### Aufgaben
1. Beantworten Sie zum Text über hochsensible Kinder die folgenden Fragen:
(a) Was tat die Klasse meistens, wenn die hochsensiblen Kinder unruhig wurden?
(b) Worin zeigt sich die Tendenz zur Überforderung oft?
(c) Welche zwei Eigenschaften haben hochsensible Kinder laut Text oft?
2. Schreiben Sie aus dem Text über hochsensible Kinder den Abschnitt ab, der mit den Worten „Individuelle Förderung“ beginnt und mit „in der Schule.“ endet.

Hochsensible Kinder geben Zeichen
Mit der Zeit habe ich gelernt, die Zeichen zu verstehen, wann Stefan überfordert war. Auch als Lehrerin waren mir solche Zeichen eine grosse Hilfe. Die hochsensiblen Kinder waren wie Seismographen für mich. Wenn sie unruhig wurden, wusste ich, dass ich etwas verändern musste. Meistens haben wir dann mehrere Lieder gesungen, so dass wir nachher wieder konzentriert arbeiten konnten. Oft zeigt sich die Tendenz zur Überforderung in einer körperlichen Unruhe. In einer solchen Situation Druck zu machen ist eher kontraproduktiv. Meistens hilft es sofort, wenn Raum und Zeit zur Entspannung geschaffen wird.
Individuelle Förderung
Wichtig war mir bei meinen eigenen Kindern und auch in der Schule die Förderung der Stärken der Kinder. Hochsensible Kinder sind oft sehr kreativ und einfühlsam. Sie können sich in besonderem Masse in andere Menschen hineinversetzen und haben grosses Verständnis für deren Gefühle. Dieses "Faible" zu fördern bereichert nicht nur den Familienalltag. Nein, es fördert den Gemeinschaftssinn auch in der Schule.

### Auszüge der Datensätze
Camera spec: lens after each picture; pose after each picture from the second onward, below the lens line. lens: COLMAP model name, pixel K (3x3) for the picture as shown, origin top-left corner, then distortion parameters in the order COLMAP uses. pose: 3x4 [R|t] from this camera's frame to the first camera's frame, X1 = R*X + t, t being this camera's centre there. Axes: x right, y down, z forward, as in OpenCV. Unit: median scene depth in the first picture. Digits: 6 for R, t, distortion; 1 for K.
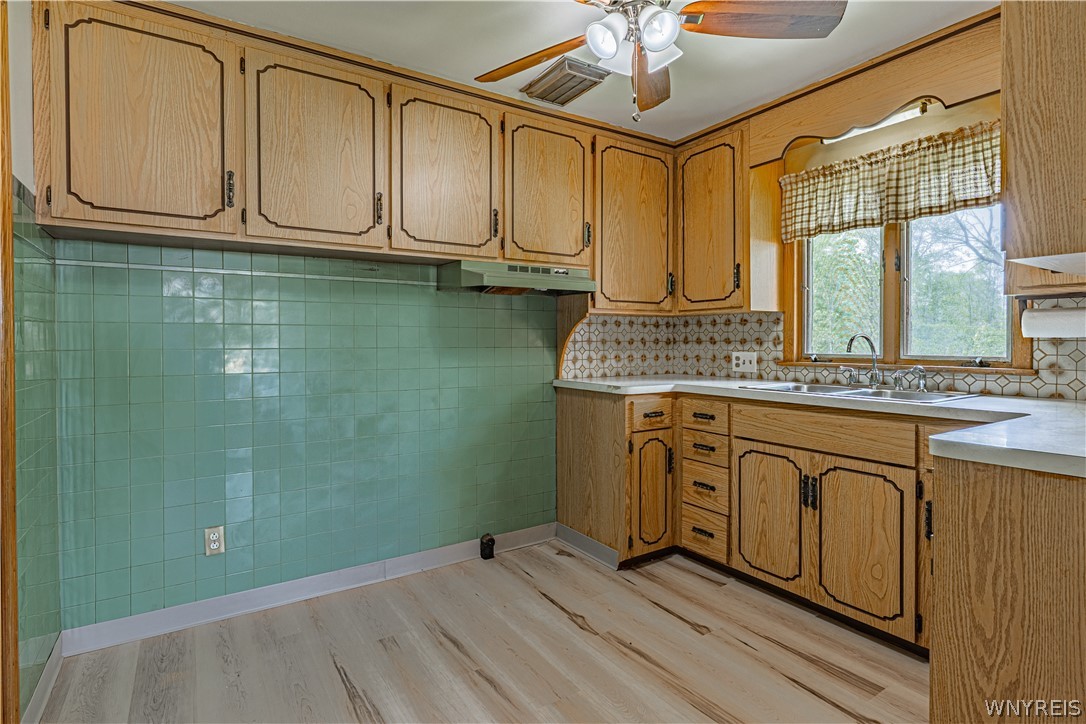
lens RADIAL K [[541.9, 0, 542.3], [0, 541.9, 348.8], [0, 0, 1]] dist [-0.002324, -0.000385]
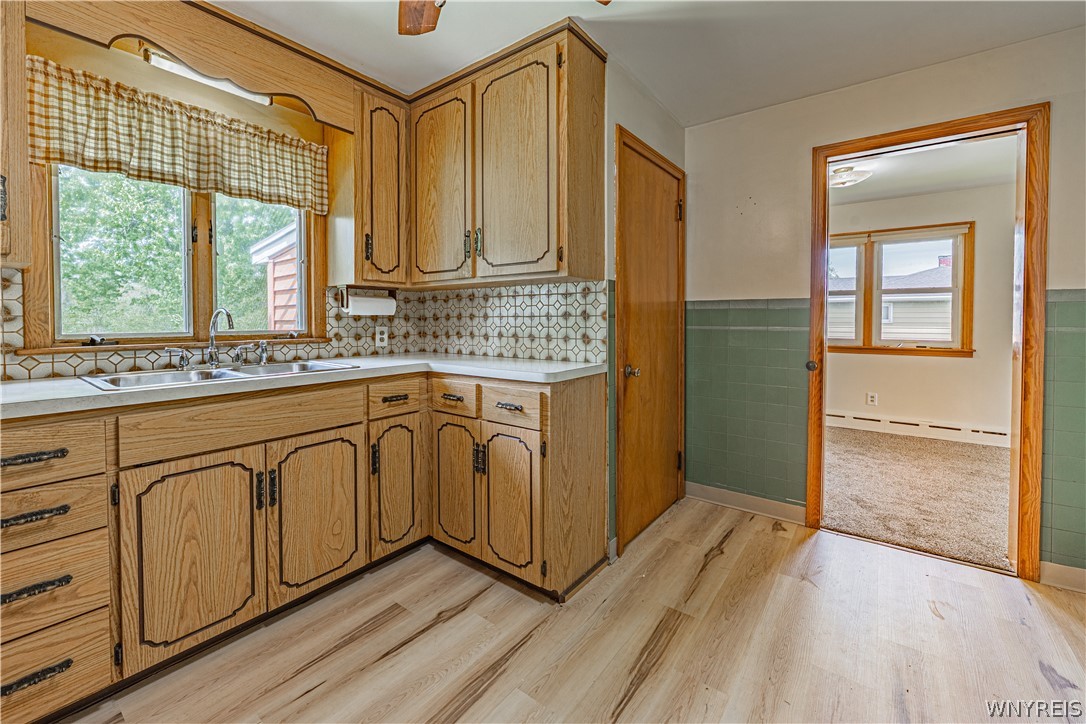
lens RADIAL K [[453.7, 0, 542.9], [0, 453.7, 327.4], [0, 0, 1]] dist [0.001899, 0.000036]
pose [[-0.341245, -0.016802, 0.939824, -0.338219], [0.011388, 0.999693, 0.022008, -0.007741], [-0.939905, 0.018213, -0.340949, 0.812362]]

==

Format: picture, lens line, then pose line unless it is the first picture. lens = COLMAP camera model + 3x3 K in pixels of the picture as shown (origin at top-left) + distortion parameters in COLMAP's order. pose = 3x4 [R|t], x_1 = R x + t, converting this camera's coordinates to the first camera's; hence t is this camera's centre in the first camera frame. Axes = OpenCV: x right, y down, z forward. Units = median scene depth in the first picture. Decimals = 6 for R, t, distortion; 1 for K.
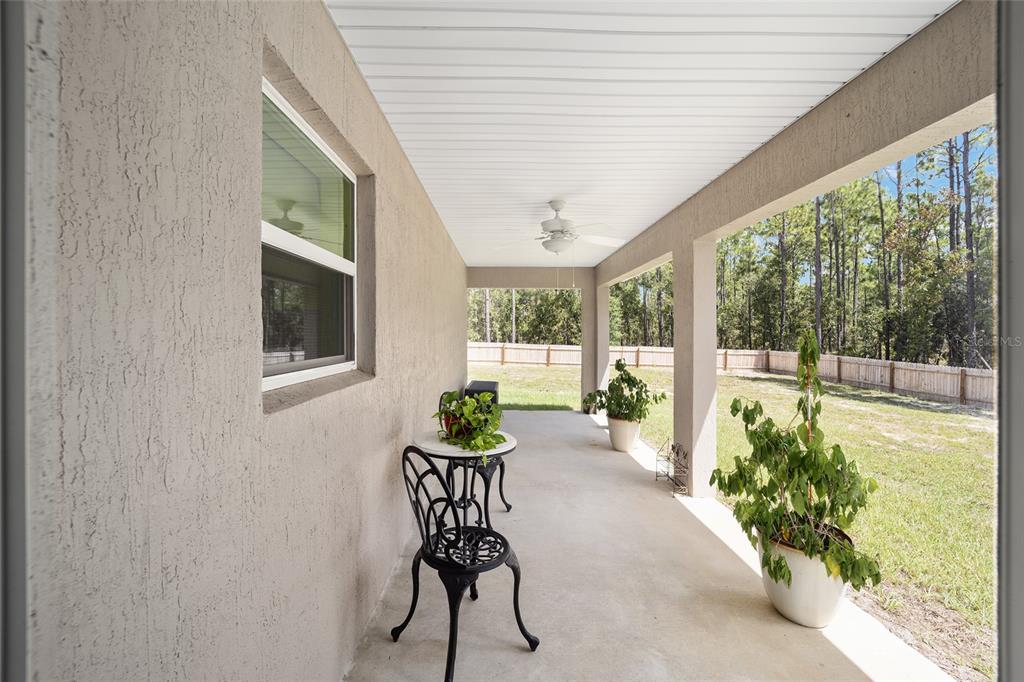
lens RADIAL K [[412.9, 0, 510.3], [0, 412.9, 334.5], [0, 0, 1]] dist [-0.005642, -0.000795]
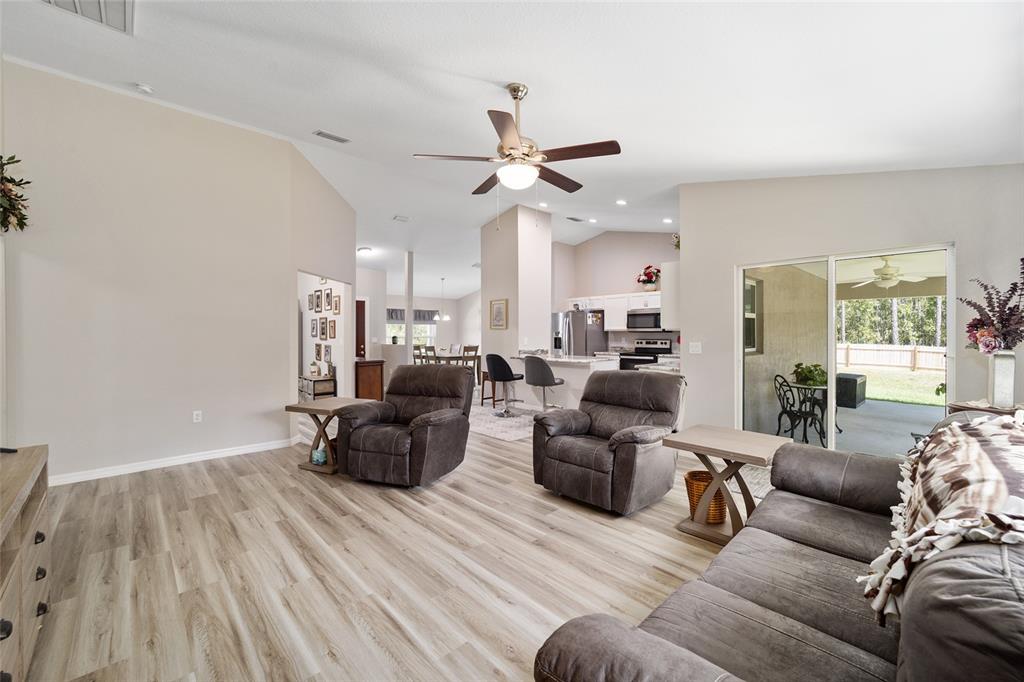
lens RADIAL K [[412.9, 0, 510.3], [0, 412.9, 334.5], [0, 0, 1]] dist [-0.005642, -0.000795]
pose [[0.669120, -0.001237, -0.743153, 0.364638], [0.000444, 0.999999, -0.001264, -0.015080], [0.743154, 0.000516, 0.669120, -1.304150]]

### Lösungen je Aufgabe
1.
(a) Sie sang mehrere Lieder.
(b) In einer körperlichen Unruhe.
(c) Sie sind oft sehr kreativ und einfühlsam.

2.
Individuelle Förderung
Wichtig war mir bei meinen eigenen Kindern und auch in der Schule die Förderung der Stärken der Kinder. Hochsensible Kinder sind oft sehr kreativ und einfühlsam. Sie können sich in besonderem Masse in andere Menschen hineinversetzen und haben grosses Verständnis für deren Gefühle. Dieses "Faible" zu fördern bereichert nicht nur den Familienalltag. Nein, es fördert den Gemeinschaftssinn auch in der Schule.